Hypothèse : le sommeil implique une temporalité, un espace-temps de vide, de chaos et d’ordre en même temps. Il est un trou noir de mémoire : aucun souvenir de l’action de dormir ne subsiste, mais parallèlement, tant d’imagination créatrice du rêve jaillit.
Je rêve de sommeil. C’est absurde. Je me plains d’être fatigué à longueur de temps, pourtant je dors quelques heures par nuit.
Ne vous inquiétez pas, cette nuit je rattrape mon sommeil. Cette nuit, pas d’abus, pas d’égarement réel. Cette nuit je m’allonge quelque part sobre, et je me réveille au même endroit, toujours aussi sobre. Cette nuit, je refais mon semestre de sommeil, cela sera dur, je vais devoir bien bosser pour réussir. Demain, je serai le plus parfaitement en forme, plus en forme que la forme elle-même, sans omettre le fond. Evidemment le fond, comment l’oublier ? Exténué par toutes ces pensées, ces devoirs, ces échéances, ces choses à remettre au lendemain, il faut faire le ménage. Mais je nage dans le brouillard, il faut que je dorme pour y voir clair. Ce soir, je ne regarde pas le clair de lune, je ne serai pas conscient. Je serai dans les bras de Morphée. Je serai loin de mon corps perclus de cernes.
Vous l’avez compris, le sommeil me hante. Je ne le comprends pas, alors qu’il est si évident. En effet, il suffit de dormir pour courir après lui afin de le rattraper. Et quand on arrive enfin à l’agripper, on n’en a plus besoin : on écarte les doigts et il nous file entre les mains. C’est ainsi course permanente, interminable et désespérante.
Parmi l’immensité des images qui composent votre imaginaire endormi, le sommeil tire les ficelles de ces marionnettes, en mélangeant personnages, costumes et intrigues sans lien. Son pouvoir scénaristique est sous-estimé car incompris, mais il est peut-être « notre seul espoir » pour sauver Hollywood (ndlr : bref ce n’est pas le sujet). Il fatigue parfois autant qu’il restaure. Ne l’oubliez pas, être intermittent du spectacle n’est pas de tout repos.
Suite à cela, afin de ne pas rencontrer les affres de son subconscient, on essaie de le tromper. Pas avec la première fille venue, loin de là, il n’y a pas besoin d’empirer la situation. Par contre, la première sieste venue devient si attirante, sexy. L’envie de ce canapé est décidément la plus grande luxure de l’histoire de l’humanité. Ensuite, on se dit : pourquoi ne pas passer directement à sa sœur jumelle, le lit ? Résiste ! On se souviens qu’on poursuit déjà le temps, et que, quitte à perdre, autant ne pas subir Waterloo deux fois.

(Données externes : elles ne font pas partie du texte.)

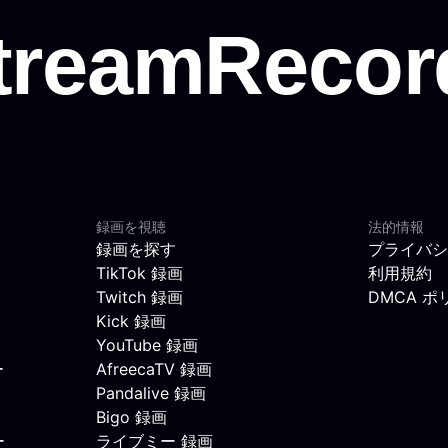
録画を視聴
法的情報
録画を探す
プライバシ
TikTok 録画
利用規約
Twitch 録画
DMCA ポ
Kick 録画
YouTube 録画
ー
AfreecaTV 録画
Pandalive 録画
Bigo 録画
ー
ライブミー 録画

On a beau avoir, tout du moins au début, une entente cordiale avec le sommeil, elle se détériore forcément dans la durée et de manière régulière. Certes, il est valeureux de se dire « à partir de ce soir, je gère mon sommeil d’une main de maître ». Toutefois, le sommeil n’a pas de maître, et le moindre grain de sable enraye sa machine. Cette poussière de roche peut prendre la forme d’un évènement quelconque paraissant un tant soit peu intéressant, peu importe, du moment qu’il vous distraira.
Cependant, le sommeil est un être rationnel : il est comme la faucheuse, il viendra toujours récupérer son dû à la fin du jeu. Un jeu où vous êtes perdant à tous les coups, vous n’en maîtrisez ni les règles ni les cartes. Vous aurez beau lui expliquer avec logique et persuasion les circonstances qui vous ont amené à repousser votre repos, il ne vous écoutera pas. Et pour peu que vous l’agaciez, il deviendra éternel.
Votre seul échappatoire est de devenir maître de votre vie ; mais là, on rentre dans un rêve.